-- Werkopdracht A --
Noem alle woningtypes die de tabel in het tekstfragment over voorrang bij woonruimte opsomt.
-- Werkopdracht B --
Typ uit het tekstfragment over voorrang bij woonruimte letterlijk het stuk over dat loopt van "Bij het verlenen" tot en met "de aangewezen doelgroepen.".

===== Tekstfragment =====

Artikel 7. Voorrang bij woonruimte van een bepaalde aard of grootte

  • 1.

    Bij het verlenen van een huisvestingsvergunning voor woonruimte die is aangemerkt voor een bepaalde doelgroep, wordt voorrang gegeven aan een woningzoekende die behoort tot die doelgroep.

  • 2.

    Woonruimte kan door verhuurders bij aanbieding overeenkomstig de tabel worden aangemerkt voor de aangewezen doelgroepen.

     

Woningtype

Doelgroep

Seniorenwoningen

Voorrang voor woningzoekenden van 65 jaar en ouder

Aangepaste woningen (bijv. rolstoeltoegankelijk)

Voorrang voor woningzoekenden die op grond van de WMO of een urgentieverklaring een aangepaste woning behoeven

Aanleunwoningen/zorgwoningen

Voorrang voor woningzoekenden met een zorgindicatie

Jongerenwoningen

Voorrang voor jongeren in de leeftijdscategorie van 18 tot 23 jaar of van 18 tot 28 jaar

Woningen met 4 of meer kamers

Voorrang voor huishoudens van 2 of meer personen

Woongroepwoningen

Voorrang voor woningzoekenden die op de wachtlijst staan van de woongroep, indien dit is bepaald door de verhuurder in de afspraken met de woongroep

 

  • 3.

    Wanneer zich geen kandidaten uit de aangewezen doelgroep melden kan de woonruimte aan andere woningzoekenden aangeboden worden.

  • 4.

    Voor de gevallen waarin dit artikel niet voorziet, kunnen verhuurders in overleg met de gemeente nadere labeling opstellen om tot een rechtvaardige verdeling van woonruimte te komen.

  • 5.

    Bij woningen die bijzonder schaars zijn (bijvoorbeeld heel grote woningen), kan gekozen worden voor maatwerk bij de toewijzing, bijvoorbeeld door directe bemiddeling of een afwijkende voorwaarde.

Artikel 8. Voorrang bij economische of maatschappelijke binding

  • 1.

    Van de in artikel 2 aangewezen categorieën woonruimte kan ten hoogste 50% van het aanbod met voorrang worden toegewezen aan woningzoekenden die economisch of maatschappelijk gebonden zijn aan de woningmarktregio.

  • 2.

    Van de in het eerste lid bedoelde aanbod kan ten hoogste de helft met voorrang worden aangeboden aan woningzoekenden die economisch of maatschappelijk gebonden zijn aan de gemeente Soest.

===== Gegevensfragmenten =====

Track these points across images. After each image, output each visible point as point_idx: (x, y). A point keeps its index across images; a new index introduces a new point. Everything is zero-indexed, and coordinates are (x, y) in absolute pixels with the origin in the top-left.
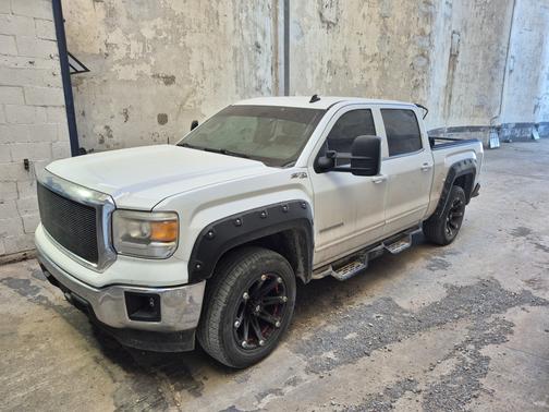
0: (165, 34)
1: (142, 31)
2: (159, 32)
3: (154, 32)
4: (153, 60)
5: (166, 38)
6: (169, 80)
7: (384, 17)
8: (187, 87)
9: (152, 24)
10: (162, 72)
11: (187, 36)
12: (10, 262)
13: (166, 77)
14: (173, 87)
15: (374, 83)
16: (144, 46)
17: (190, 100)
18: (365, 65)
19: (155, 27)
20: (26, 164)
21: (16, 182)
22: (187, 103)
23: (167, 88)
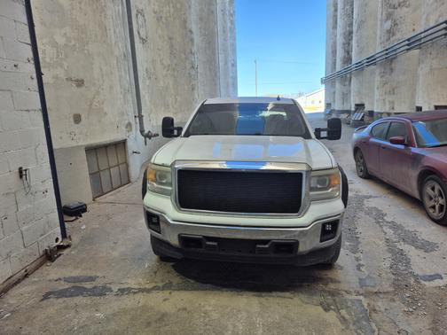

=====

-- Antwoordvak A --
- Seniorenwoningen
- Aangepaste woningen (bijv. rolstoeltoegankelijk)
- Aanleunwoningen/zorgwoningen
- Jongerenwoningen
- Woningen met 4 of meer kamers
- Woongroepwoningen

-- Antwoordvak B --
Bij het verlenen van een huisvestingsvergunning voor woonruimte die is aangemerkt voor een bepaalde doelgroep, wordt voorrang gegeven aan een woningzoekende die behoort tot die doelgroep.

  • 2.

    Woonruimte kan door verhuurders bij aanbieding overeenkomstig de tabel worden aangemerkt voor de aangewezen doelgroepen.